> **ACTIVITY**
Below are several entries. Transcribe exactly those lines that fall from the one with "pinky dip: (486, 261)" through the one with "pinky dip: (635, 349)", end lines included.

> **GIVEN INFORMATION**
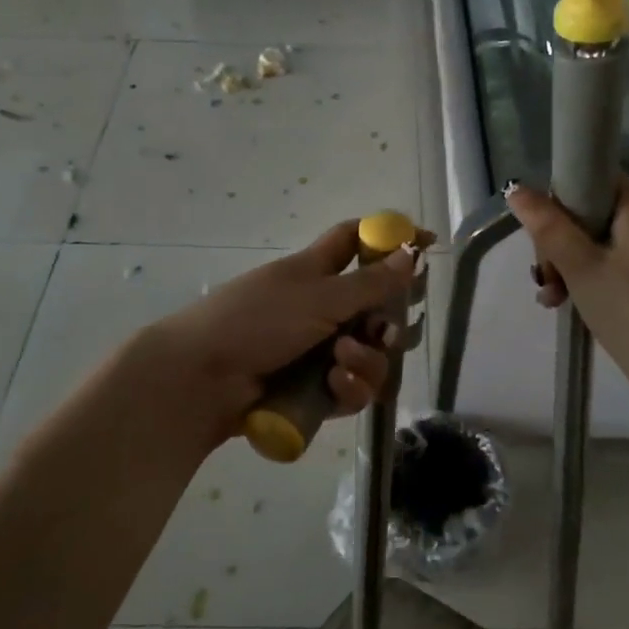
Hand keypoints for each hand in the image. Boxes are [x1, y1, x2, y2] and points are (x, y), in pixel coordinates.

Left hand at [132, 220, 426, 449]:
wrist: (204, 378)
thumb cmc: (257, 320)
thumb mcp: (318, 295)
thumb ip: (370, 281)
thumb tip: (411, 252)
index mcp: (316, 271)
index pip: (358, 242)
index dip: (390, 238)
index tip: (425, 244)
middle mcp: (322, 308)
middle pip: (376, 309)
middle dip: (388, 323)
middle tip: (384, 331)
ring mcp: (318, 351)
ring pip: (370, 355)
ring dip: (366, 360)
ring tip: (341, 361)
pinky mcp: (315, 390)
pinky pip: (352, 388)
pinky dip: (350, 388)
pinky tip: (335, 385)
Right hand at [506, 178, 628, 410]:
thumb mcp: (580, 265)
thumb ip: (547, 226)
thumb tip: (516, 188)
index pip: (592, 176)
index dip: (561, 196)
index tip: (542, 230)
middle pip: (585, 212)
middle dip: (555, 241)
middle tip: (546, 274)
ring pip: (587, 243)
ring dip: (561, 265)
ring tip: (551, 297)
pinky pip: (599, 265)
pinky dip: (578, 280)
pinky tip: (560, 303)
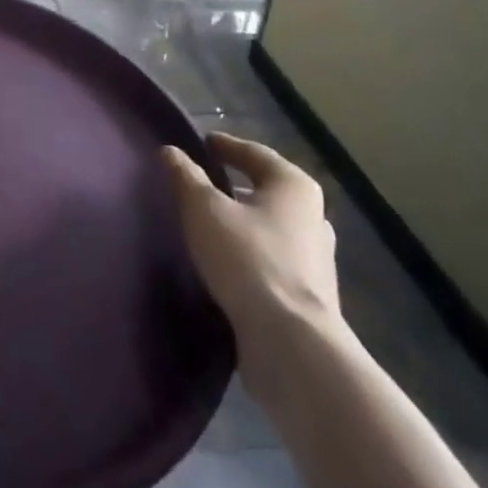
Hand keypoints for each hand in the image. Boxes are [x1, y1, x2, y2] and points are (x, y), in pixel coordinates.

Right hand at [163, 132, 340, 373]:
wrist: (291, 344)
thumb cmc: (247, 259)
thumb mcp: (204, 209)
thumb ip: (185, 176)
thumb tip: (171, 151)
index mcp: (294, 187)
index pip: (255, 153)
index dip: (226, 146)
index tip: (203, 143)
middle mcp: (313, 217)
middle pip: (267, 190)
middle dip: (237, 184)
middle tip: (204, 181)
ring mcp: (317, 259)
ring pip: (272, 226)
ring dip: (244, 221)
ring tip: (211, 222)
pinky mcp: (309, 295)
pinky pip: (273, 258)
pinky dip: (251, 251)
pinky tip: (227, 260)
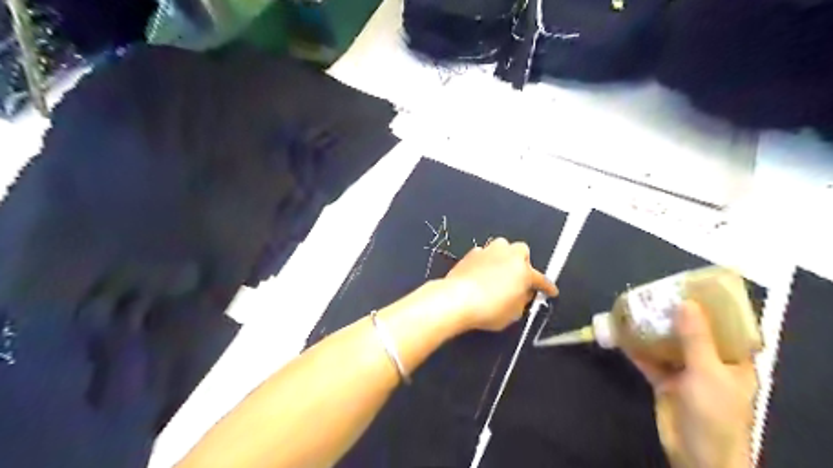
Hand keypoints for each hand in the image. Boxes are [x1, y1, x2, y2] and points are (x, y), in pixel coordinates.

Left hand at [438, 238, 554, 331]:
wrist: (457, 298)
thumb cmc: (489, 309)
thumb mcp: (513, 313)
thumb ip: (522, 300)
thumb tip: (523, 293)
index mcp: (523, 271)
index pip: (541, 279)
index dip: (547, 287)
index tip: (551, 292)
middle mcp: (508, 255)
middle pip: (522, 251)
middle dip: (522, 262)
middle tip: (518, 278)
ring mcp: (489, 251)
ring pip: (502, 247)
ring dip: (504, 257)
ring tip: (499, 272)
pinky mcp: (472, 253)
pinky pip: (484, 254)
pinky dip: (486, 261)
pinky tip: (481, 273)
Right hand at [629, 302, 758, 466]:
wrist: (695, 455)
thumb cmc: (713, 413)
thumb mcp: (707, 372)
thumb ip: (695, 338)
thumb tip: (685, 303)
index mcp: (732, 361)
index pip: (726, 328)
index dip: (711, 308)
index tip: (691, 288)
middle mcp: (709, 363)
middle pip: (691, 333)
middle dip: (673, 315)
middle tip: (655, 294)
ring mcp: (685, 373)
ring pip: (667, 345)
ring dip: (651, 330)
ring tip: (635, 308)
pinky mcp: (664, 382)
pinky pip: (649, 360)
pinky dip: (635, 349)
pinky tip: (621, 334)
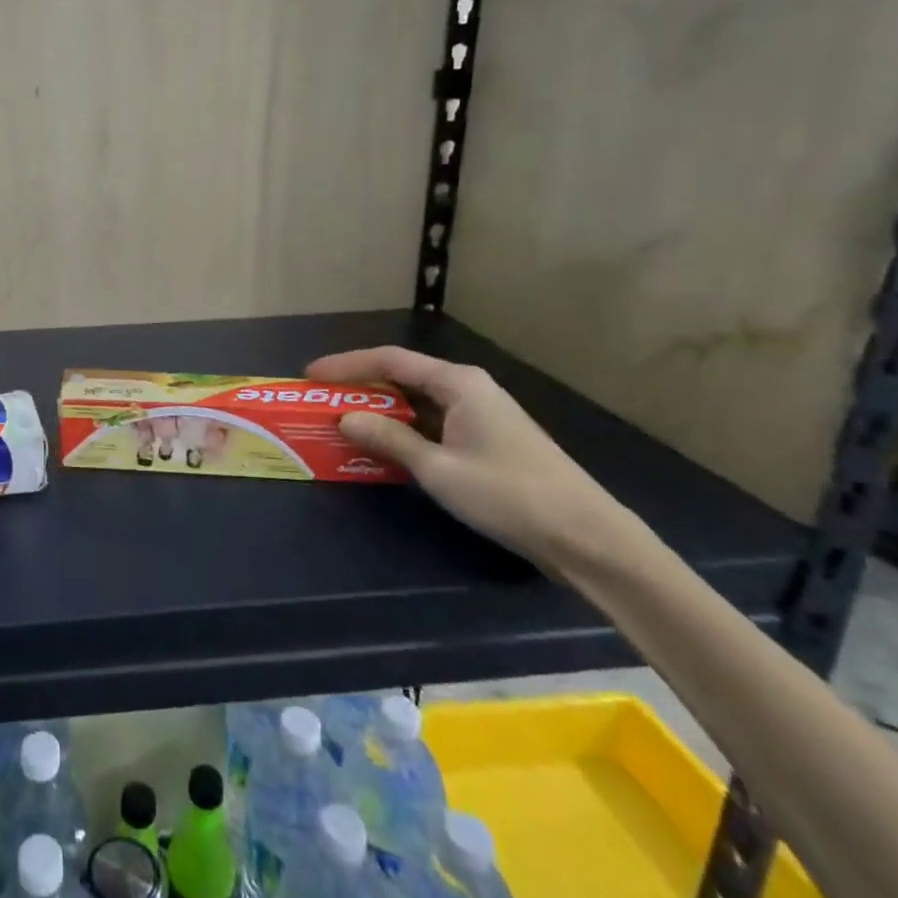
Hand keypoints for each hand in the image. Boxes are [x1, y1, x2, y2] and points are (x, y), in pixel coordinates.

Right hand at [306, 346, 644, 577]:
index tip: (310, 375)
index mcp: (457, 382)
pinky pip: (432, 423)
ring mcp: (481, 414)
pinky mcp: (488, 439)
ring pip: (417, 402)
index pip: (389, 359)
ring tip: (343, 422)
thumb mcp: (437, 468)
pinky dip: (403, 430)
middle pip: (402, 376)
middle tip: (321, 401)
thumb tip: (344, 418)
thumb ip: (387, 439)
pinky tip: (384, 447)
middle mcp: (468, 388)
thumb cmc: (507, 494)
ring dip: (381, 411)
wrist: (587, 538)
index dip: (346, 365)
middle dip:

* * *

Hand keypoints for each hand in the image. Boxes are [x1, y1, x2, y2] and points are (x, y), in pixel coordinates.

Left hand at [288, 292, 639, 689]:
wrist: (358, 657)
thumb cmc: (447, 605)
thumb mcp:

> **EXERCISE RESULT**
pinky dip: (486, 261)
pinky tip: (481, 273)
Right hand at [629, 302, 758, 466]:
wrist: (695, 455)
thumb cmc: (713, 413)
thumb mcp: (707, 372)
thumb ip: (695, 338)
thumb tip: (685, 303)
index mcp: (732, 361)
index pip: (726, 328)
index dip: (711, 308)
index tip: (691, 288)
middle mcp: (709, 363)
middle pip: (691, 333)
middle dip: (673, 315)
middle tip: (655, 294)
ring mcp: (685, 373)
ring pip: (667, 345)
ring dip: (651, 330)
ring tip: (635, 308)
pinky mcp: (664, 382)
pinky pip: (649, 360)
pinky dip: (635, 349)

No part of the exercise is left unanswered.